Google’s Latest Social Search Falls Far Short Of What Retailers Need
Written by Evan SchumanAmong the most frustrating data-analytics facts in retail today is that the goldmine of customer data locked in social networks is virtually untouchable because of the way the data is structured.
Think about it: millions of customers and prospects post their innermost product thoughts on Twitter, Facebook, Youtube and the blogs of themselves and their friends. This info is free and often visible to all. But how do you take that data and match it to specific customers/prospects so that the data can be acted on? That’s the untouchable part.
Google this week (August 26) tried to move in on this space with a service called Google Realtime Search. “We’ve added a conversations view, making it easy to follow a discussion on the real-time Web. Often a single tweet sparks a larger conversation of re-tweets and other replies, but to put it together you have to click through a bunch of links and figure it out yourself,” said Google’s announcement on its blog. “With the new full conversation feature, you can browse the entire conversation in a single glance. We organize the tweets from oldest to newest and indent so you quickly see how the conversation developed.”
The service itself is nice—although on the test searches we did, it wasn’t any more useful than running search.twitter.com plus any search engine—but it does little to truly connect the dots between the content and who is posting it. Some observers have been tempted to draw the conclusion that the absence of quantifiable social media data means that there’s little retail potential out there, which is silly.
Still, the opportunity to truly try and make this data useful is still there. A retail chain would presumably start with its installed base of customers and have the engine gather as many comments from those individuals as possible, dragging the results into the customers’ CRM profiles. The same would be attempted with a list of prospects.

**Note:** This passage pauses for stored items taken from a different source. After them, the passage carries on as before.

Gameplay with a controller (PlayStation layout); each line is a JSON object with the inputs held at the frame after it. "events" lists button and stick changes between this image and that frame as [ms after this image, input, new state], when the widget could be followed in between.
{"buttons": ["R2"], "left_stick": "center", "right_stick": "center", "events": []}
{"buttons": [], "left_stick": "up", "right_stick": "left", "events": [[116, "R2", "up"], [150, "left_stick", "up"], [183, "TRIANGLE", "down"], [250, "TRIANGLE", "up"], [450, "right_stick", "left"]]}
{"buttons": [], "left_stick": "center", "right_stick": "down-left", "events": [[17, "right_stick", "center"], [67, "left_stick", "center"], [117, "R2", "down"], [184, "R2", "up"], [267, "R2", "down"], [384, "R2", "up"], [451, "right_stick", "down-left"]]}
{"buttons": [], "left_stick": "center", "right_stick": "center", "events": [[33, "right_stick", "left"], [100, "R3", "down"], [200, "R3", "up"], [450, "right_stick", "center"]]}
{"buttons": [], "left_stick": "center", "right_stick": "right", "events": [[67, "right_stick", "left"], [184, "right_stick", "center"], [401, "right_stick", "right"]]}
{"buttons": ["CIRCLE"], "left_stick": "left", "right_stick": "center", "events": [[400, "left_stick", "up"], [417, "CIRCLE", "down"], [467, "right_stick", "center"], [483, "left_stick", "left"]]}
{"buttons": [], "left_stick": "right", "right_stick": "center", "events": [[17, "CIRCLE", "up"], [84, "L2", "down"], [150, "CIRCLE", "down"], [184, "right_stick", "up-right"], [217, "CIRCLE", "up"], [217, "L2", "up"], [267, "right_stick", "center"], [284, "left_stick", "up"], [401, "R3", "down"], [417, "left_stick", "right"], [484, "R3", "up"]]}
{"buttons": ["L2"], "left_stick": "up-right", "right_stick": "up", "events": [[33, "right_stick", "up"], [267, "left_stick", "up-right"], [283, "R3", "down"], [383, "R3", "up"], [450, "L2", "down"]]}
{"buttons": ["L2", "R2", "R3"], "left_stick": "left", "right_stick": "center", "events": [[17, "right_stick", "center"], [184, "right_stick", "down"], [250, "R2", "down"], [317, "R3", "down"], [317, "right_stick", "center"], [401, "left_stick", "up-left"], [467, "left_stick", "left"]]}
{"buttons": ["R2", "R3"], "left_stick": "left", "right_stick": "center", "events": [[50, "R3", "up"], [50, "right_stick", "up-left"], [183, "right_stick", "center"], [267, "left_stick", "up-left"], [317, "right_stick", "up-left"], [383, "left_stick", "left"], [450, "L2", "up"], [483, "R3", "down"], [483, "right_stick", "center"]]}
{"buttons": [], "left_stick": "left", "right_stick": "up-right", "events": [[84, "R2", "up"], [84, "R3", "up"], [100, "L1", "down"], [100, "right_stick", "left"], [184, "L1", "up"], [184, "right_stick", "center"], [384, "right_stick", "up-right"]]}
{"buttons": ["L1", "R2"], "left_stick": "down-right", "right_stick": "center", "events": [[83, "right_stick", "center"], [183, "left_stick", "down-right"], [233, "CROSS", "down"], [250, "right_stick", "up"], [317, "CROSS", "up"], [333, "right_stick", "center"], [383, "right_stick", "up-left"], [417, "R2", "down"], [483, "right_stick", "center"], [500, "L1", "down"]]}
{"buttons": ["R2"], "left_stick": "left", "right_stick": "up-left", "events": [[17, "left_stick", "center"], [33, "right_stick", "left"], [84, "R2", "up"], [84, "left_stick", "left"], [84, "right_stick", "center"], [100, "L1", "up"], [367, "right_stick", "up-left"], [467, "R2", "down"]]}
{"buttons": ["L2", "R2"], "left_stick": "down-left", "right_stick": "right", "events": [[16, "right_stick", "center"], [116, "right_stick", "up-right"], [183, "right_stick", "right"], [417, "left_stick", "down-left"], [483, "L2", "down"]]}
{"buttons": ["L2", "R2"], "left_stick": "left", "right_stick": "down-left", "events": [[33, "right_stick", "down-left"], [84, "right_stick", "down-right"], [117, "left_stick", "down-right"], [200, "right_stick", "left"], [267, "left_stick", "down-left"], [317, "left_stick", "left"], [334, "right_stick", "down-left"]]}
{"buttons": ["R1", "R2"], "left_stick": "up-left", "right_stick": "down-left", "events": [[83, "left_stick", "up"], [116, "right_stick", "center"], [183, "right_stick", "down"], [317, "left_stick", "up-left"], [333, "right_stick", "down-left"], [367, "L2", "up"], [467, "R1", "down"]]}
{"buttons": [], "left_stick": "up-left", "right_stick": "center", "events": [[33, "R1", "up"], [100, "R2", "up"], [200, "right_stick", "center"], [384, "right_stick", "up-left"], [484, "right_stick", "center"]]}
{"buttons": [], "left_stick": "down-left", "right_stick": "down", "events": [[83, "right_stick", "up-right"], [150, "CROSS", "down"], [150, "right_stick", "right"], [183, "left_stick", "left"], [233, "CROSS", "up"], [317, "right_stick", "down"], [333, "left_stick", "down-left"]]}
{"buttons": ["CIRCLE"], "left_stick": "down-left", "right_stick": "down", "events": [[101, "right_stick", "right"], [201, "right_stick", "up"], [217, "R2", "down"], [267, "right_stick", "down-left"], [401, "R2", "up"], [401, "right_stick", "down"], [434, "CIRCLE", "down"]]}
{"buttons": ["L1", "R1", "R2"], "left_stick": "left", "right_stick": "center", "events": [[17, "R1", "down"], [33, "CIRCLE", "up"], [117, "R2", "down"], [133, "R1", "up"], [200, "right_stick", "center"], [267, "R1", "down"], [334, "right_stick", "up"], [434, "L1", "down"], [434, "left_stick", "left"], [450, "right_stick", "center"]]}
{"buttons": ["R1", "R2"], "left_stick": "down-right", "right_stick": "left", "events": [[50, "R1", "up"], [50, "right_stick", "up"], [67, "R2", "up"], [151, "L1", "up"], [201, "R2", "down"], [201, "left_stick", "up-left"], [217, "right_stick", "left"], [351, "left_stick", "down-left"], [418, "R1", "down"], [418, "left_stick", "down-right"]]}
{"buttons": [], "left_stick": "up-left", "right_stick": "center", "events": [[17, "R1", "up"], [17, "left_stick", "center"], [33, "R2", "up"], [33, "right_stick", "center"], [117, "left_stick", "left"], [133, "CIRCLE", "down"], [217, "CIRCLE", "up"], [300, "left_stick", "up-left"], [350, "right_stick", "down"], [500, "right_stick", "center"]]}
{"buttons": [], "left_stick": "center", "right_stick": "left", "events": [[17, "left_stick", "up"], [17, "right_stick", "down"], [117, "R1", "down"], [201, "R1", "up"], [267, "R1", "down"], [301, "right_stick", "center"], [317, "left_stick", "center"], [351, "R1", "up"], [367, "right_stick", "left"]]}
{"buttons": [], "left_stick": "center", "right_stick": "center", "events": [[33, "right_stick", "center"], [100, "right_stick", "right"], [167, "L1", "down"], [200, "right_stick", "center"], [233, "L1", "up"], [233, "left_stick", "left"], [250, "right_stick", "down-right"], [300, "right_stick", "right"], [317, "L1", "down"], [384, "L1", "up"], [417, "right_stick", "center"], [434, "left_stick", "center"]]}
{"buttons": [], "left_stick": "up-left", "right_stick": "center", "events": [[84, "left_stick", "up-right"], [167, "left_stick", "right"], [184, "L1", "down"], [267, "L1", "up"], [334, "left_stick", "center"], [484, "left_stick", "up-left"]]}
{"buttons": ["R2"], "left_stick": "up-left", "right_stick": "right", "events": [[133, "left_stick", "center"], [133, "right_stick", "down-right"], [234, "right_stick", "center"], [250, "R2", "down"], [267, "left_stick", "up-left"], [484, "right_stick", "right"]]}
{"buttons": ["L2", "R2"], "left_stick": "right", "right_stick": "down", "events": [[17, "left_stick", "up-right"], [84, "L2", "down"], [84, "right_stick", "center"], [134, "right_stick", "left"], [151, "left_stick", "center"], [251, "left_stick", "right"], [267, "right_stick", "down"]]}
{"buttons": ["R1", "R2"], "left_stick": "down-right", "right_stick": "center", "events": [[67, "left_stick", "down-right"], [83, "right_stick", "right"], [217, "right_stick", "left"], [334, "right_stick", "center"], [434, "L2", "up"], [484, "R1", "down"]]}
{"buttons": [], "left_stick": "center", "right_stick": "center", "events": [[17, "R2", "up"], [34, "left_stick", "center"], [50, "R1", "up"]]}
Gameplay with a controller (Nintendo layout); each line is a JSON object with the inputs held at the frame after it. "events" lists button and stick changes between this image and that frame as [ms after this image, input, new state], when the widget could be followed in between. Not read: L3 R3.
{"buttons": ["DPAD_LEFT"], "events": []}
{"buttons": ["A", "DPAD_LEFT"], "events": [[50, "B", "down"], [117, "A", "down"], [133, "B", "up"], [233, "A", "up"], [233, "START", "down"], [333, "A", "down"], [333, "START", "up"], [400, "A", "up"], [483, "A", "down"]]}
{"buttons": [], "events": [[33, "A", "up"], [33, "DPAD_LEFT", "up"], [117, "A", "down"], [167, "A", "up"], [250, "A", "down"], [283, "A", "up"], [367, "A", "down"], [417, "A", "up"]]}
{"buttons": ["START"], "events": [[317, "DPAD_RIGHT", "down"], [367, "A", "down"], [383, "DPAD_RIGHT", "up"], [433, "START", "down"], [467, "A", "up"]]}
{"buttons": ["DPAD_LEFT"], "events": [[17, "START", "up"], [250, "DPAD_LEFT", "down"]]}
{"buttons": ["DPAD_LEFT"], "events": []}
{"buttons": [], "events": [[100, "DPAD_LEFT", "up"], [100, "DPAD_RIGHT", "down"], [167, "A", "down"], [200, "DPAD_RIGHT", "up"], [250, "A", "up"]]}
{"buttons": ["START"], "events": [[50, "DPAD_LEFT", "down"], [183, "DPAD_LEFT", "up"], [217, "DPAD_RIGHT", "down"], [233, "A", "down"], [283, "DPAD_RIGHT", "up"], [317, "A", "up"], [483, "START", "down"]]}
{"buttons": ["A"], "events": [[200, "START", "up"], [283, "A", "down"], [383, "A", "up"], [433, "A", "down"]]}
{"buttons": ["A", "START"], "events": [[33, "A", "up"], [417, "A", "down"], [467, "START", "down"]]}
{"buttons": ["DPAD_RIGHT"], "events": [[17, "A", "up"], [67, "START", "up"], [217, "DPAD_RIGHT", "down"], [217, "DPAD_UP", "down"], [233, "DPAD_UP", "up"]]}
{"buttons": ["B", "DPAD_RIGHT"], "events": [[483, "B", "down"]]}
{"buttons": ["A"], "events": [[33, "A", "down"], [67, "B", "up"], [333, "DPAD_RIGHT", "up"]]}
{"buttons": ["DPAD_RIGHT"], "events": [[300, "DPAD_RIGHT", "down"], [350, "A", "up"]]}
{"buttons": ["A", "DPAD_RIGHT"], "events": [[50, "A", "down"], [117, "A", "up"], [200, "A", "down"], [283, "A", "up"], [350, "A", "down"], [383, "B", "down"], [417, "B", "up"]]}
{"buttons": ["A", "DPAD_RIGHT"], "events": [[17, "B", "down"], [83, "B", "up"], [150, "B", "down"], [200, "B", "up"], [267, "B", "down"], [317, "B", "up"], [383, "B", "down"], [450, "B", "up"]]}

Some companies have already done this on Twitter, although it’s typically not automated. Employees are assigned to search for the retail or brand names and then to join the conversations and fix problems. But the very nature of that effort is going to be reactive, and personnel bandwidth makes it of very limited value. (To be clear, the value is quite high. But it can only impact an extremely small percentage of a major chain’s customers and prospects. That’s what we mean by limited value.)
But a truly automated approach that focuses on customers and prospects would be proactive—and it could potentially have an impact on far more customers, prospects and sales.